• Written task
The reply to the records below should contain exactly the lines from the line with "With enough strength" through the line with "of your grout, which makes it look stained.", and nothing besides.

[Exercise input Boundary: Start]

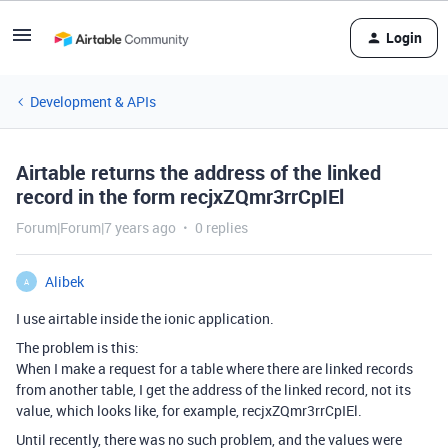
Login
Development & APIs
Airtable returns the address of the linked
record in the form recjxZQmr3rrCpIEl
Forum|Forum|7 years ago
0 replies
Alibek
A
I use airtable inside the ionic application.
The problem is this:
When I make a request for a table where there are linked records
from another table, I get the address of the linked record, not its
value, which looks like, for example, recjxZQmr3rrCpIEl.
Until recently, there was no such problem, and the values were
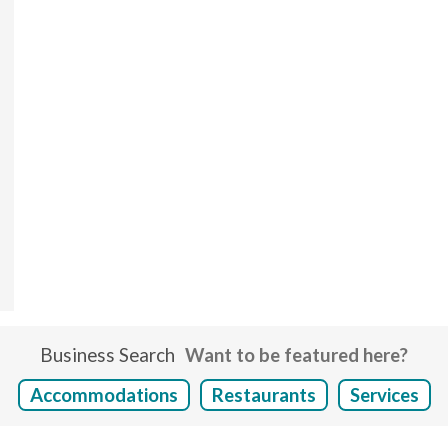
Business Search
Want to be featured here?
Accommodations
Restaurants
Services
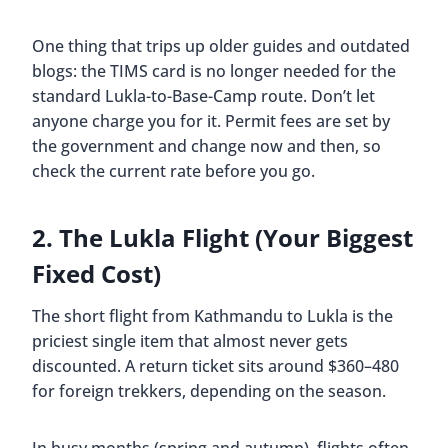
One thing that trips up older guides and outdated
blogs: the TIMS card is no longer needed for the
standard Lukla-to-Base-Camp route. Don’t let
anyone charge you for it. Permit fees are set by
the government and change now and then, so
check the current rate before you go.
2. The Lukla Flight (Your Biggest
Fixed Cost)
The short flight from Kathmandu to Lukla is the
priciest single item that almost never gets
discounted. A return ticket sits around $360–480
for foreign trekkers, depending on the season.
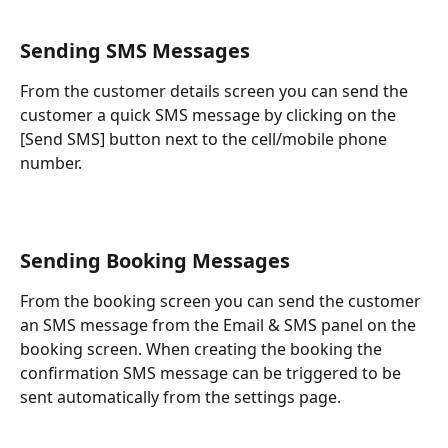
Sending SMS Messages
From the customer details screen you can send the 
customer a quick SMS message by clicking on the 
[Send SMS] button next to the cell/mobile phone 
number.
Sending Booking Messages
From the booking screen you can send the customer 
an SMS message from the Email & SMS panel on the 
booking screen. When creating the booking the 
confirmation SMS message can be triggered to be 
sent automatically from the settings page.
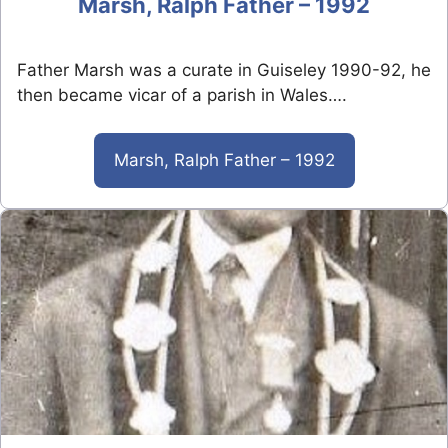
Marsh, Ralph Father – 1992
Father Marsh was a curate in Guiseley 1990-92, he
then became vicar of a parish in Wales….
Marsh, Ralph Father – 1992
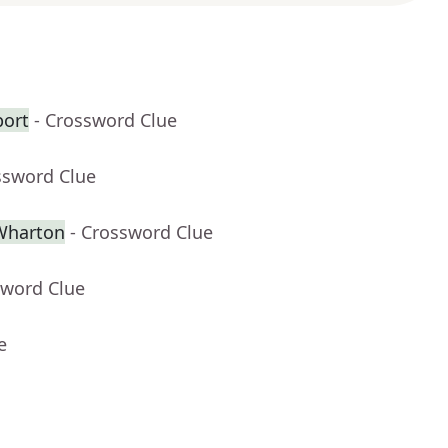
port
- Crossword Clue
ssword Clue
 Wharton
- Crossword Clue
sword Clue
e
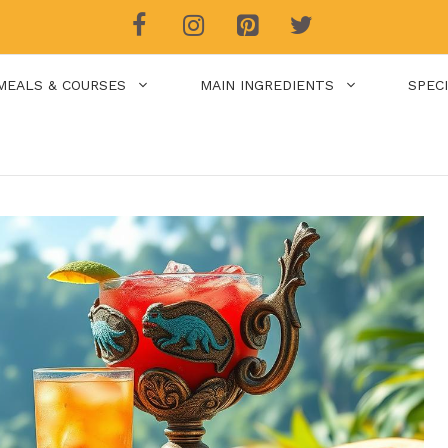
MEALS & COURSES
MAIN INGREDIENTS
SPEC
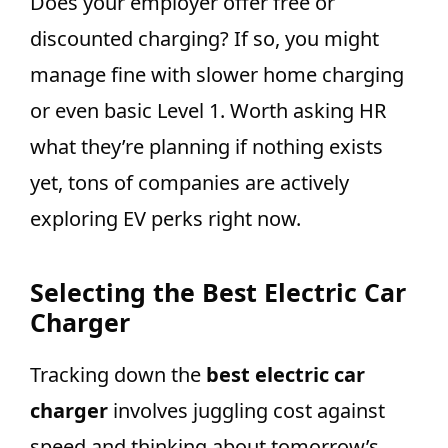
Does your employer offer free or
discounted charging? If so, you might
manage fine with slower home charging
or even basic Level 1. Worth asking HR
what they’re planning if nothing exists
yet, tons of companies are actively
exploring EV perks right now.
Selecting the Best Electric Car
Charger
Tracking down the
best electric car
charger
involves juggling cost against
speed and thinking about tomorrow’s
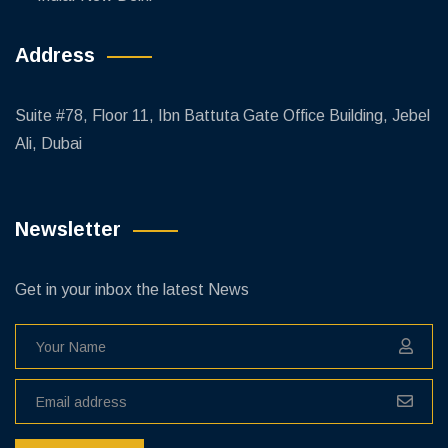
Address
Suite #78, Floor 11, Ibn Battuta Gate Office Building, Jebel
Ali, Dubai
Newsletter
Get in your inbox the latest News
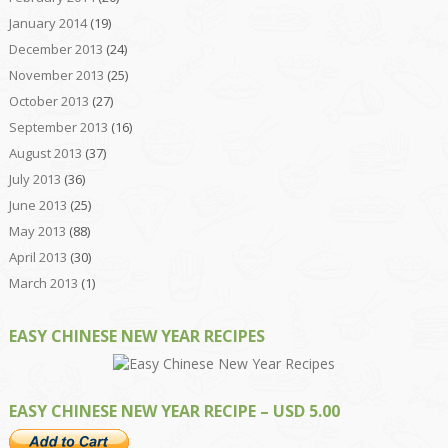
January 2014
(19)
December 2013
(24)
November 2013
(25)
October 2013
(27)
September 2013
(16)
August 2013
(37)
July 2013
(36)
June 2013
(25)
May 2013
(88)
April 2013
(30)
March 2013
(1)
EASY CHINESE NEW YEAR RECIPES
EASY CHINESE NEW YEAR RECIPE – USD 5.00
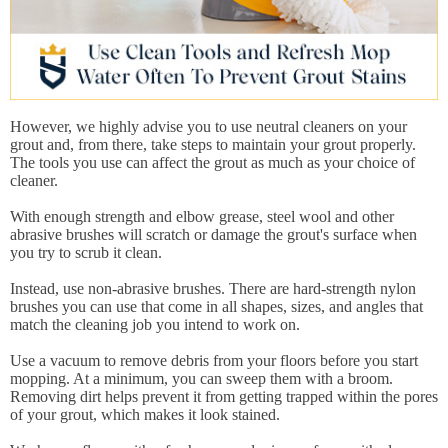
However, we highly advise you to use neutral cleaners on your
grout and, from there, take steps to maintain your grout properly.
The tools you use can affect the grout as much as your choice of
cleaner.
With enough strength and elbow grease, steel wool and other
abrasive brushes will scratch or damage the grout's surface when
you try to scrub it clean.
Instead, use non-abrasive brushes. There are hard-strength nylon
brushes you can use that come in all shapes, sizes, and angles that
match the cleaning job you intend to work on.
Use a vacuum to remove debris from your floors before you start
mopping. At a minimum, you can sweep them with a broom.
Removing dirt helps prevent it from getting trapped within the pores
of your grout, which makes it look stained.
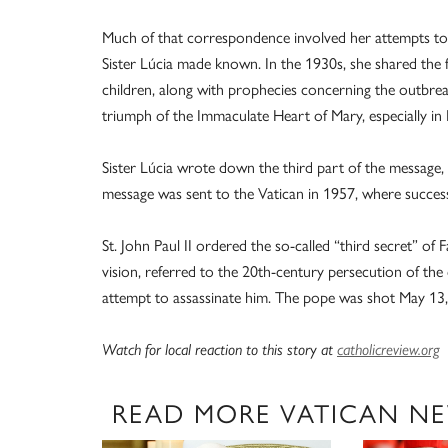
Much of that correspondence involved her attempts to 
Sister Lúcia made known. In the 1930s, she shared the f
children, along with prophecies concerning the outbre
triumph of the Immaculate Heart of Mary, especially in
Sister Lúcia wrote down the third part of the message, s
message was sent to the Vatican in 1957, where successi
St. John Paul II ordered the so-called “third secret” of 
vision, referred to the 20th-century persecution of 
attempt to assassinate him. The pope was shot May 13, 1
Watch for local reaction to this stor
y
at
catholicreview.org
READ MORE VATICAN N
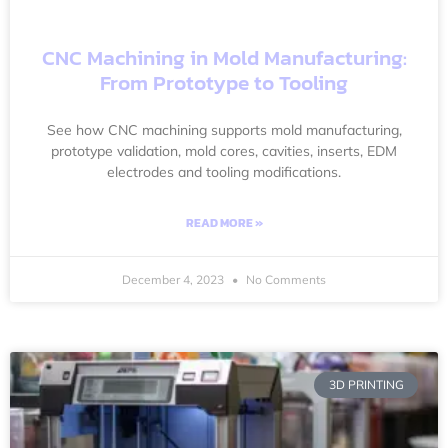
CNC Machining in Mold Manufacturing:
From Prototype to Tooling
See how CNC machining supports mold manufacturing,
prototype validation, mold cores, cavities, inserts, EDM
electrodes and tooling modifications.
READ MORE »
December 4, 2023
No Comments
3D PRINTING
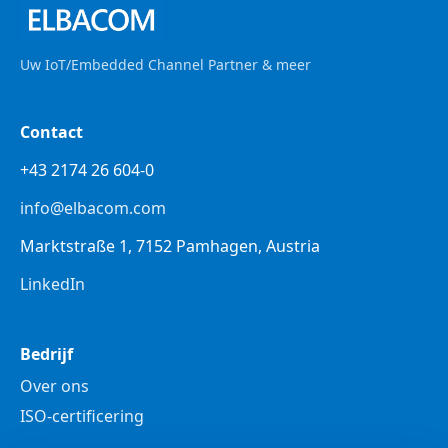
Uw IoT/Embedded Channel Partner & meer
Contact
+43 2174 26 604-0
info@elbacom.com
Marktstraße 1, 7152 Pamhagen, Austria
LinkedIn
Bedrijf
Over ons
ISO-certificering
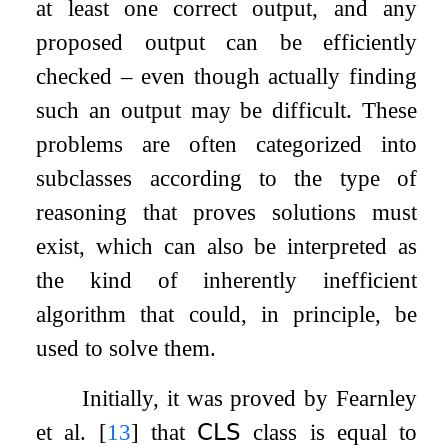
at least one correct output, and any
proposed output can be efficiently
checked – even though actually finding
such an output may be difficult. These
problems are often categorized into
subclasses according to the type of
reasoning that proves solutions must
exist, which can also be interpreted as
the kind of inherently inefficient
algorithm that could, in principle, be
used to solve them.
Initially, it was proved by Fearnley
et al.
[
13
]
that
𝖢𝖫𝖲
class is equal to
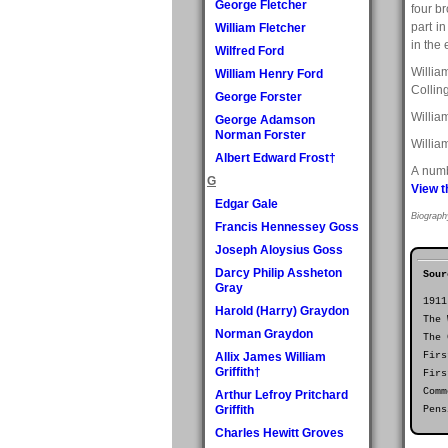
George Fletcher
four br
part i
William Fletcher
in the 
Wilfred Ford
Willia
William Henry Ford
Collin
George Forster
Willia
George Adamson
Norman Forster
Willia
Albert Edward Frost†
A numb
G
View t
Edgar Gale
Biograph
Francis Hennessey Goss
Joseph Aloysius Goss
Darcy Philip Assheton
Sour
Gray
1911
Harold (Harry) Graydon
The 
Norman Graydon
The 
Allix James William
Firs
Griffith†
Firs
Comm
Arthur Lefroy Pritchard
Griffith
Pens
Charles Hewitt Groves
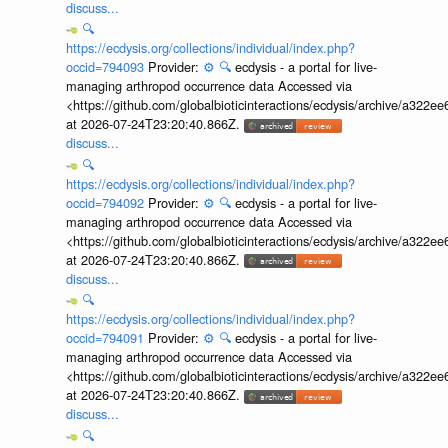
discuss...
🔍
https://ecdysis.org/collections/individual/index.php?
occid=794093
Provider:
⚙️
🔍
ecdysis - a portal for live-
managing arthropod occurrence data Accessed via
<https://github.com/globalbioticinteractions/ecdysis/archive/a3
at 2026-07-24T23:20:40.866Z.
discuss...
🔍
https://ecdysis.org/collections/individual/index.php?
occid=794092
Provider:
⚙️
🔍
ecdysis - a portal for live-
managing arthropod occurrence data Accessed via
<https://github.com/globalbioticinteractions/ecdysis/archive/a3
at 2026-07-24T23:20:40.866Z.
discuss...
🔍
https://ecdysis.org/collections/individual/index.php?
occid=794091
Provider:
⚙️
🔍
ecdysis - a portal for live-
managing arthropod occurrence data Accessed via
<https://github.com/globalbioticinteractions/ecdysis/archive/a3
at 2026-07-24T23:20:40.866Z.
discuss...
🔍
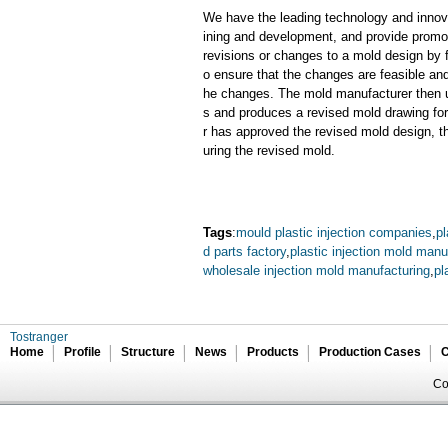
We have the leading technology and innova
ining and development, and provide promot
revisions or changes to a mold design by 
o ensure that the changes are feasible and
he changes. The mold manufacturer then u
s and produces a revised mold drawing fo
r has approved the revised mold design, t
uring the revised mold.
Tags
:
mould plastic injection companies
,
pl
d parts factory
,
plastic injection mold manu
wholesale injection mold manufacturing
,
pl
Tostranger
Home
Profile
Structure
News
Products
Production Cases
C
Co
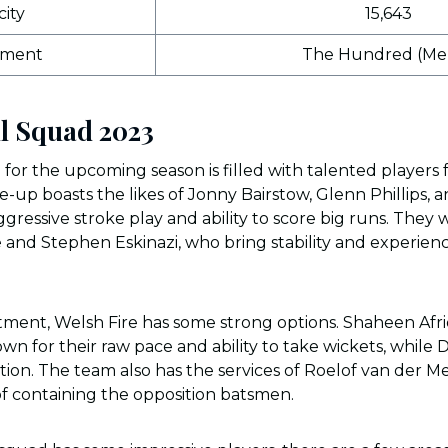
ity
15,643
ament
The Hundred (Men
ll Squad 2023
for the upcoming season is filled with talented players
e-up boasts the likes of Jonny Bairstow, Glenn Phillips, 
gressive stroke play and ability to score big runs. They 
ke and Stephen Eskinazi, who bring stability and experien
ment, Welsh Fire has some strong options. Shaheen Afri
wn for their raw pace and ability to take wickets, while 
tion. The team also has the services of Roelof van der M
f containing the opposition batsmen.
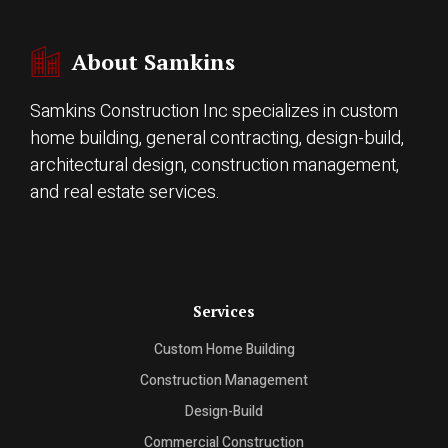
About Samkins
Samkins Construction Inc specializes in custom
home building, general contracting, design-build,
architectural design, construction management,
and real estate services.
Services
Custom Home Building
Construction Management
Design-Build
Commercial Construction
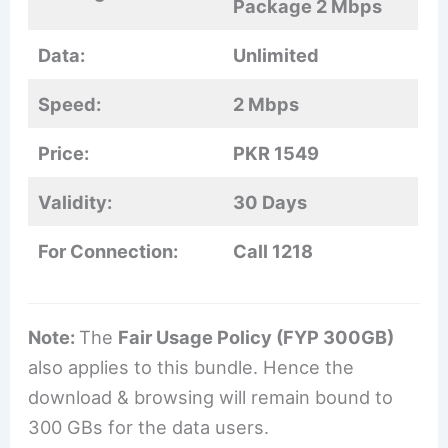
Package 2 Mbps
Data:
Unlimited
Speed:
2 Mbps
Price:
PKR 1549
Validity:
30 Days
For Connection:
Call 1218
Note:
The
Fair Usage Policy (FYP 300GB)
also applies to this bundle. Hence the
download & browsing will remain bound to
300 GBs for the data users.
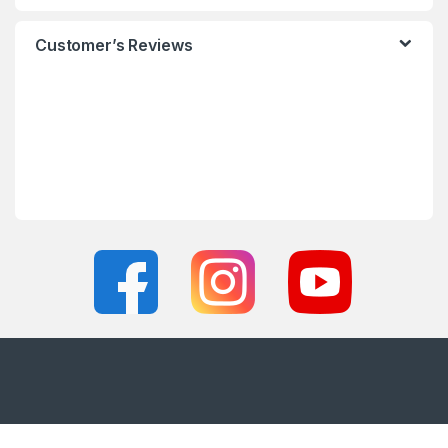
Customer’s Reviews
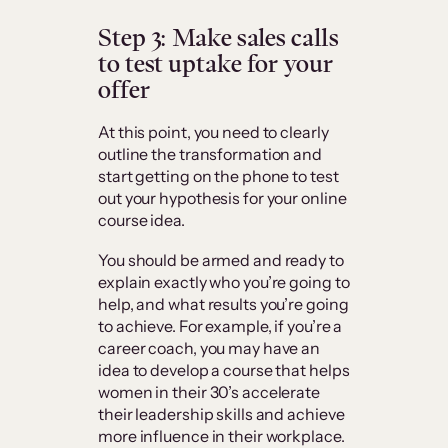
Step 3: Make sales calls
to test uptake for your
offer
At this point, you need to clearly
outline the transformation and
start getting on the phone to test
out your hypothesis for your online
course idea.
You should be armed and ready to
explain exactly who you’re going to
help, and what results you’re going
to achieve. For example, if you’re a
career coach, you may have an
idea to develop a course that helps
women in their 30’s accelerate
their leadership skills and achieve
more influence in their workplace.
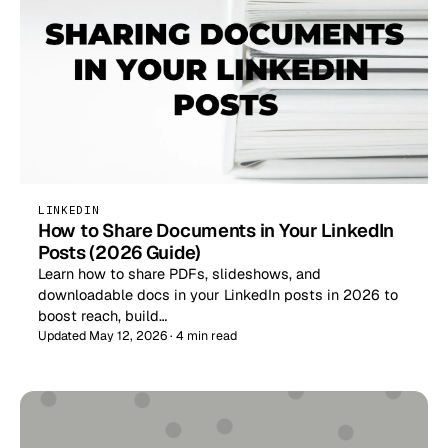
LINKEDIN
How to Share Documents in Your LinkedIn
Posts (2026 Guide)
Learn how to share PDFs, slideshows, and
downloadable docs in your LinkedIn posts in 2026 to
boost reach, build…
Updated May 12, 2026 · 4 min read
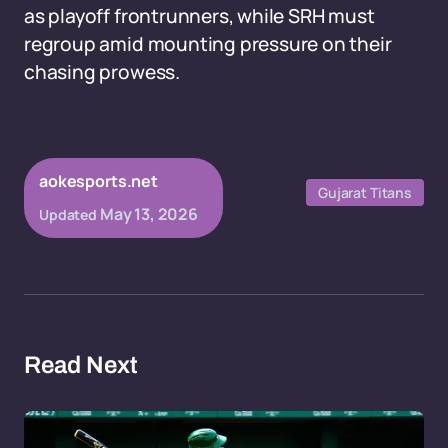
as playoff frontrunners, while SRH must
regroup amid mounting pressure on their
chasing prowess.
aokesports.net
Gujarat Titans
May 13, 2026
Updated
Read Next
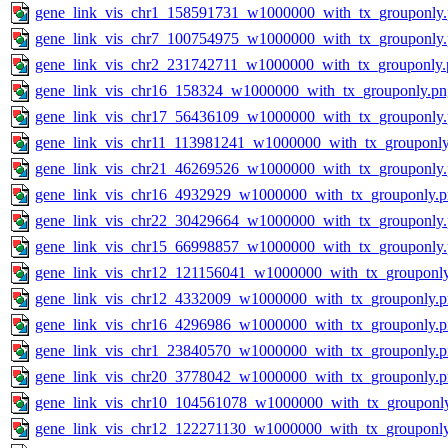
gene_link_vis_chr1_158591731_w1000000_with_tx_grouponly
gene_link_vis_chr7_100754975_w1000000_with_tx_grouponly
gene_link_vis_chr2_231742711_w1000000_with_tx_grouponly.
gene_link_vis_chr16_158324_w1000000_with_tx_grouponly.pn
gene_link_vis_chr17_56436109_w1000000_with_tx_grouponly
gene_link_vis_chr11_113981241_w1000000_with_tx_grouponly
gene_link_vis_chr21_46269526_w1000000_with_tx_grouponly
gene_link_vis_chr16_4932929_w1000000_with_tx_grouponly.
gene_link_vis_chr22_30429664_w1000000_with_tx_grouponly
gene_link_vis_chr15_66998857_w1000000_with_tx_grouponly
gene_link_vis_chr12_121156041_w1000000_with_tx_grouponl
gene_link_vis_chr12_4332009_w1000000_with_tx_grouponly.
gene_link_vis_chr16_4296986_w1000000_with_tx_grouponly.
gene_link_vis_chr1_23840570_w1000000_with_tx_grouponly.
gene_link_vis_chr20_3778042_w1000000_with_tx_grouponly.
gene_link_vis_chr10_104561078_w1000000_with_tx_grouponl
gene_link_vis_chr12_122271130_w1000000_with_tx_grouponl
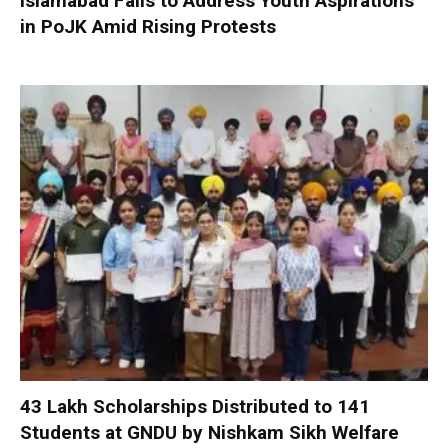
Islamabad Fails to Address Youth Aspirations
in PoJK Amid Rising Protests
₹43 Lakh Scholarships Distributed to 141
Students at GNDU by Nishkam Sikh Welfare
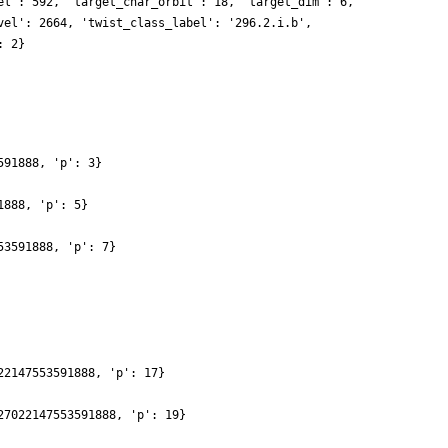
el': 592, 'target_char_orbit': 18, 'target_dim': 6,
vel': 2664, 'twist_class_label': '296.2.i.b',
: 2}
591888, 'p': 3}
1888, 'p': 5}
53591888, 'p': 7}
22147553591888, 'p': 17}
27022147553591888, 'p': 19}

[Exercise input Boundary: End]

• Written response
With enough strength and elbow grease, steel wool and other
abrasive brushes will scratch or damage the grout's surface when
you try to scrub it clean.
Instead, use non-abrasive brushes. There are hard-strength nylon
brushes you can use that come in all shapes, sizes, and angles that
match the cleaning job you intend to work on.
Use a vacuum to remove debris from your floors before you start
mopping. At a minimum, you can sweep them with a broom.
Removing dirt helps prevent it from getting trapped within the pores
of your grout, which makes it look stained.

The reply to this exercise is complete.